Hi, I have a 14 year old collie who has arthritis and was on Meloxicam but my vet wants to try Previcox as an alternative.  Has anyone tried this?  I've been trying to research it online but all I can see are reviews from dog owners in the USA and the reviews are dreadful. 

Any info would be appreciated as I don't want to undermine the vet but I'm worried about the side effects too


----------



## Dizzydancer (20 January 2014)

not heard of it personally. but my first though is why is your vet wanting to change meds? 
if the meloxicam is no longer working then even with the risk of side effects maybe this is the best way forward.


----------



## Anniekw (20 January 2014)

I've just noticed he seems a bit more 'pottery' on his front legs and mentioned it to the vet. He's a very happy dog and always wants to go out for walks etc.


----------



## dogatemysalad (20 January 2014)

I'm using Previcox for my arthritic horse and its excellent. I don't know any dogs on it but do know a few horses and the results are impressive. However, it may not work the same for dogs as the dose for a dog is one tablet daily and for a horse its a 1/4 of a tablet.

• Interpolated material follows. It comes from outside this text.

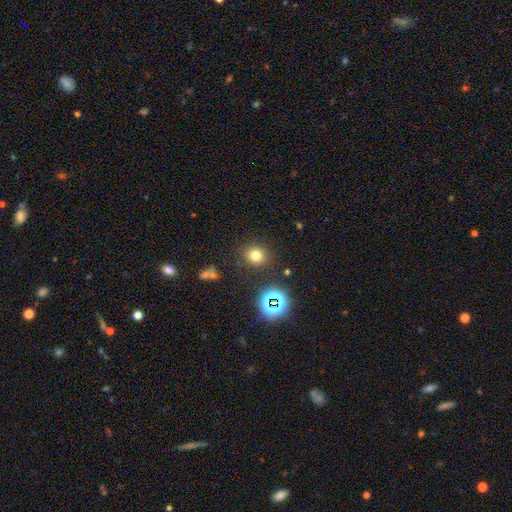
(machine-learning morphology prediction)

My old dog with arthritis is taking Onsior which seems to do the job.


----------



## Aru (20 January 2014)

previcox works in a more specific way (targets one receptor) then metacam making it less likely to cause side effects esp in the gi system.its quite likely that online there are bad reviews as it is often given as an alternative to metacam etc to dogs with known sensitivity who are of course also more likely to have side effects to this medication as well..but it is the safer alternative than the likes of metacam for longterm use..esp if you have had no known gi problems so far.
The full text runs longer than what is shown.